## WHAT TO WORK ON
Within the records below, reproduce without change the lines from the line that has "part: (428, 246) -> (499, 287), removed" through the line that has "part: (237, 658) -> (276, 767), removed", and only those.

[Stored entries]
------------

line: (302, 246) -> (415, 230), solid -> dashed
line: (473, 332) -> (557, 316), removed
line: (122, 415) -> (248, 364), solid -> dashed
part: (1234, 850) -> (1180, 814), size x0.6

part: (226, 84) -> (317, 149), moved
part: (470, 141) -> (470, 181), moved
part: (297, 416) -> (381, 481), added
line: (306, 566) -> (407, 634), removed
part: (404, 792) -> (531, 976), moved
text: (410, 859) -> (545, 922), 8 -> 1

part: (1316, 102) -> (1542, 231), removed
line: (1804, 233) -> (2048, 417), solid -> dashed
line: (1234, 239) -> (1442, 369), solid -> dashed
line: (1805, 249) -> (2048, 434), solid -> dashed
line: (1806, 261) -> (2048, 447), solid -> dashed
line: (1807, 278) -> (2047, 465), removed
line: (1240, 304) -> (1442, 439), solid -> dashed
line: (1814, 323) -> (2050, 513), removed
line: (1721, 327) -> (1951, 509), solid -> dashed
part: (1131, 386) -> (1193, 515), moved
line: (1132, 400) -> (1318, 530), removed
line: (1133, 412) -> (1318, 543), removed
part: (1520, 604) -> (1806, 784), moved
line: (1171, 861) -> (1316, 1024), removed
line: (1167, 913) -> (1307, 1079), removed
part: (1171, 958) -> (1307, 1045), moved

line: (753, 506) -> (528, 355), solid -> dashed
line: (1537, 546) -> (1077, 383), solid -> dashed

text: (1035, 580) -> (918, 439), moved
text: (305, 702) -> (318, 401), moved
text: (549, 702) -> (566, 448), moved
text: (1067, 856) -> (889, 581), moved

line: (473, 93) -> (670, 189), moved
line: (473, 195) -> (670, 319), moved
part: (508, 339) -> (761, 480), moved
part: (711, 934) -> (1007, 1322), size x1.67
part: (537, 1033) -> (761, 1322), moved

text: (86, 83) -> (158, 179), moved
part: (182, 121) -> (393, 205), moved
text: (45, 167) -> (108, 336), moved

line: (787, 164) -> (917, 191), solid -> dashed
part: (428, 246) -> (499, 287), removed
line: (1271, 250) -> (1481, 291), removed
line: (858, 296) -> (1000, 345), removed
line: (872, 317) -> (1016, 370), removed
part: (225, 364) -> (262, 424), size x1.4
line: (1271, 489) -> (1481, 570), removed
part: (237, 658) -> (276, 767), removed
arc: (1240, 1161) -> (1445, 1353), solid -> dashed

------------

## THE ANSWER
part: (428, 246) -> (499, 287), removed
line: (1271, 250) -> (1481, 291), removed
line: (858, 296) -> (1000, 345), removed
line: (872, 317) -> (1016, 370), removed
part: (225, 364) -> (262, 424), size x1.4
line: (1271, 489) -> (1481, 570), removed
part: (237, 658) -> (276, 767), removed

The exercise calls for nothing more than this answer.